CONTAP-115704: After upgrade to 9.13.1+, one or more node's /tmp/ directory is intermittently hitting 100% capacity and vol0 inode usage increases permanently
Issue
- To hit this defect, users must authenticate via ssh and public key
- The higher the frequency of ssh public key authentication sessions (for example automation scripts), the higher the chance to hit this defect
- The defect leaves orphaned inodes behind under the node /tmp/ directory until /tmp/ reaches 100% usage, stays at 100% for minutes up to hours and finally drops down to ~1-2% again
- Once /tmp/ is at 100% usage and ssh public key authentication continues while /tmp/ is still at 100% capacity usage, the defect leaves permanent files behind at location /mroot/etc/cluster_config/vserver/.vserver_*/config/auth.[0-9,a-z,A-Z]+
Resulting signatures can vary, for example:
1. When logging into ONTAP using the serial console or the virtual SP/BMC "system console", errors are shown like:
SP MyCluster-01> system console
Type "exit" to log out of the console session.
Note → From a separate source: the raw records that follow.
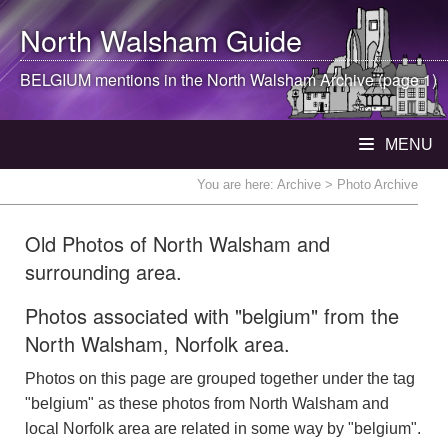
North Walsham
Guide
BELGIUM mentions in the
North Walsham
Archive (page 1)
MENU
You are here:
Archive
> Photo Archive
Old Photos of North Walsham and
surrounding area.
Photos associated with "belgium" from the
North Walsham, Norfolk area.
Photos on this page are grouped together under the tag
"belgium" as these photos from North Walsham and
local Norfolk area are related in some way by "belgium".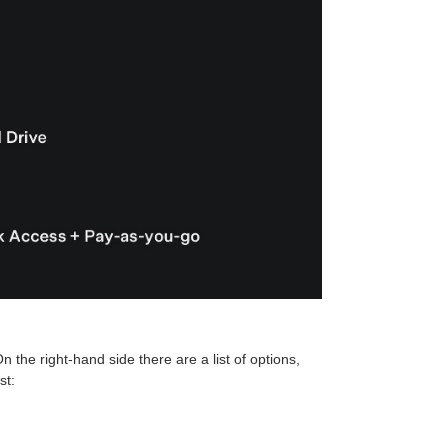
n the right-hand side there are a list of options,
st: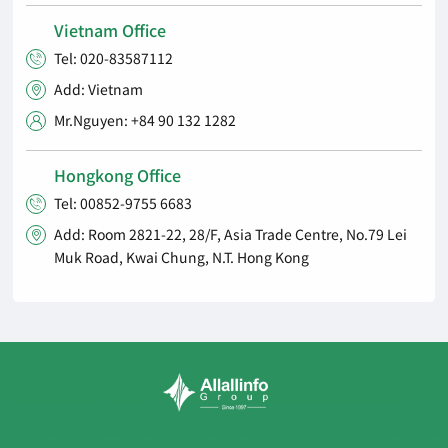
Vietnam Office
Tel: 020-83587112

Add: Vietnam

Mr.Nguyen: +84 90 132 1282

Hongkong Office
Tel: 00852-9755 6683

Add: Room 2821-22, 28/F, Asia Trade Centre, No.79 Lei

Muk Road, Kwai Chung, N.T. Hong Kong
Type Ctrl+D to return to the SP prompt.
SP-login: ad
pid 36994 (top), uid 0 inumber 20 on /tmp: filesystem full
pid 6889 (bash), uid 0 inumber 22 on /tmp: filesystem full
2. An error is raised similar to:
Apply failed for Object: publickey_ui Method: baseline. Reason: Failed to generate fingerprint for the public key.
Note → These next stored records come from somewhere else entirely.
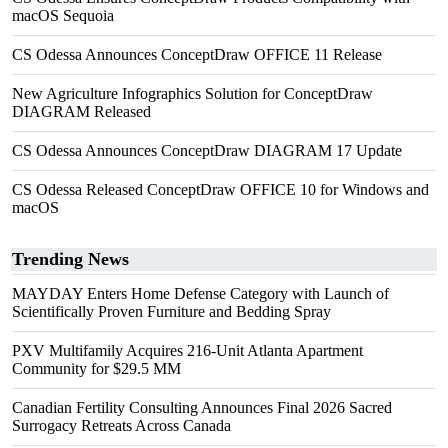
macOS Sequoia
CS Odessa Announces ConceptDraw OFFICE 11 Release
New Agriculture Infographics Solution for ConceptDraw
DIAGRAM Released
CS Odessa Announces ConceptDraw DIAGRAM 17 Update
CS Odessa Released ConceptDraw OFFICE 10 for Windows and
macOS
Trending News
MAYDAY Enters Home Defense Category with Launch of
Scientifically Proven Furniture and Bedding Spray
PXV Multifamily Acquires 216-Unit Atlanta Apartment
Community for $29.5 MM
Canadian Fertility Consulting Announces Final 2026 Sacred
Surrogacy Retreats Across Canada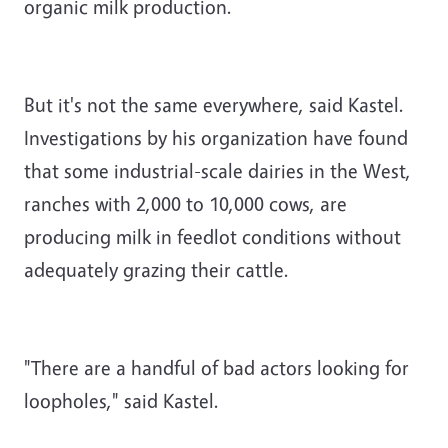
organic milk production.
But it's not the same everywhere, said Kastel.
Investigations by his organization have found
that some industrial-scale dairies in the West,
ranches with 2,000 to 10,000 cows, are
producing milk in feedlot conditions without
adequately grazing their cattle.
"There are a handful of bad actors looking for
loopholes," said Kastel.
3. SSH logins using public key fail-back to password authentication while password authentication still works at the same time if the user has a password next to the ssh public key configured in ONTAP.
4. ONTAP EMS shows errors like:
1/2/2025 15:05:23 node1 NOTICE sshd.auth.loginDenied: message="Failed password for user from 192.168.1.1 port 31337 ssh2 "
1/2/2025 15:05:11 node1 NOTICE sshd.auth.loginDenied: message="Failed keyboard-interactive / pam for user from 192.168.1.1 port 31337 ssh2 "
5. The node root volume, usually "vol0", shows a permanently long term increasing count of consumed inodes.